Dans une démarche croyante, il y a ce premier constat qui est d’avoir reçu, d’avoir beaucoup reçu : la vie, des forces, les autres, des capacités, des compétences ; un premier constat suivi d’un appel impératif, incontournable, insistant qui est celui de donner, de partager, de donner des fruits.

 Une Entraide sans fruits est une Entraide morte qui n’a plus qu’à mettre la clé sous la porte, qu’à prononcer sa dissolution ; en un mot une Entraide à abattre, comme nous l’avons fait pour les marronniers, comme cela aurait pu se produire pour le figuier stérile, depuis plus de 3 ans.

Mais heureusement et nous ne pouvons qu’être reconnaissants, nous ne sommes pas dans cette situation. Les fruits sont nombreux et lors de l’assemblée générale qui va suivre, nous allons en dresser la liste. Ils sont de tailles, de couleurs, de volumes, de natures différents. Ils apparaissent à des saisons différentes de l’année, dans des lieux différents et cela grâce à l’engagement continu de beaucoup d’entre vous.
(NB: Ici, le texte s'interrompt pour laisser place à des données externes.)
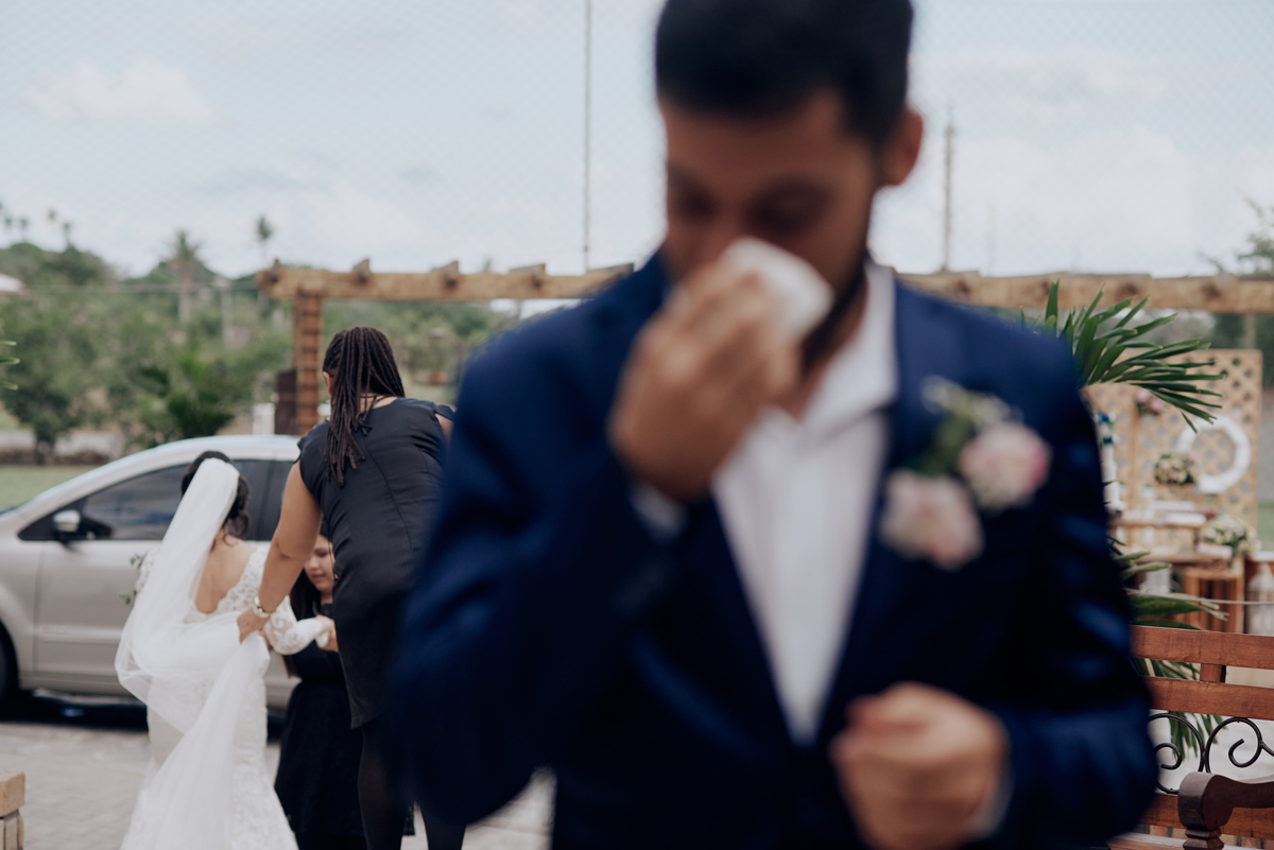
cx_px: 637
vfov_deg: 16.1
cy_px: 425
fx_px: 3009
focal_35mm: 85
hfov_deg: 23.9
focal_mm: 85
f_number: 3.2
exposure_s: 1/3200
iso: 800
A la lumière de cette parabole du figuier stérile, la question nous est posée : Y-a-t-il du fruit ? Nous pouvons répondre en chœur d’une seule voix : oui ! Amen ! Alleluia ! Mais à la lumière de cette même parabole, une autre question peut être posée : Y-a-t-il du bon fruit ? Y-a-t-il de bonnes figues ?

Car ce que le propriétaire attend d’un figuier, c’est non seulement qu’il produise des figues mais surtout et encore de bonnes figues. Un figuier produisant des figues pourries ou immangeables remplirait-il la mission attendue par son propriétaire ? Ne risquerait-il pas lui aussi un jour si cela se prolonge d’être coupé ?

Qu’est-ce qu’un bon fruit ? Ce n’est pas tant lié à sa taille, ni à sa couleur, ni à son nombre, ni à sa quantité, ni à son volume, ni son aspect, ni à sa provenance, ni à ses origines, mais plutôt à son goût, à sa saveur, le plaisir du palet !

Mais me direz-vous alors : qu’est-ce qu’un bon fruit produit pour l’Entraide ? Quels en sont les critères les caractéristiques ?

 J’ose reprendre les mêmes qualificatifs : un bon fruit de l’Entraide, ce n’est pas tant lié à sa taille, ni à sa couleur, ni à son nombre, ni à sa quantité, ni à son volume, ni son aspect, ni à sa provenance, ni à ses origines.

Un bon fruit a du goût, le goût de la vie pour celui qui le donne comme pour celui qui le reçoit. Ce bon fruit passe par le goût des autres qui donne de la saveur à toute rencontre, à toute situation. Au regard de l’Évangile, un bon fruit se mesure à cette densité d’humanité qui traverse une rencontre, un dialogue, une relation et qui se traduit dans un regard, dans une parole, un sourire, un éclair de lumière et de confiance dans les yeux.

Ce fruit d’humanité que nous sommes appelés à donner individuellement et collectivement, il se cultive, il se prépare, il s’apprend, il se construit au fur et à mesure de nos réflexions, de nos actions, de nos cheminements spirituels, tout au long d’une vie.

Le miracle de notre parabole de ce matin, c’est que ce fruit qui parfois tarde, a du mal à pousser et à grandir, il nous est donné de le faire apparaître ; car chaque année, chaque moment, chaque étape, chaque AG qui pourraient se transformer en bilan négatif de sanction et de condamnation avec le risque d’élimination et d’abattage, sont suivis d’une marque d’espérance.

Encore et toujours une année de plus pour soigner le figuier, pour le faire croître, le faire donner du fruit.

A chaque instant, une infinie espérance pour que ce fruit d’humanité mûrisse en nous et donne.

Amen

Pasteur Denis Heller

Goût à la vie : la nôtre et celle des autres.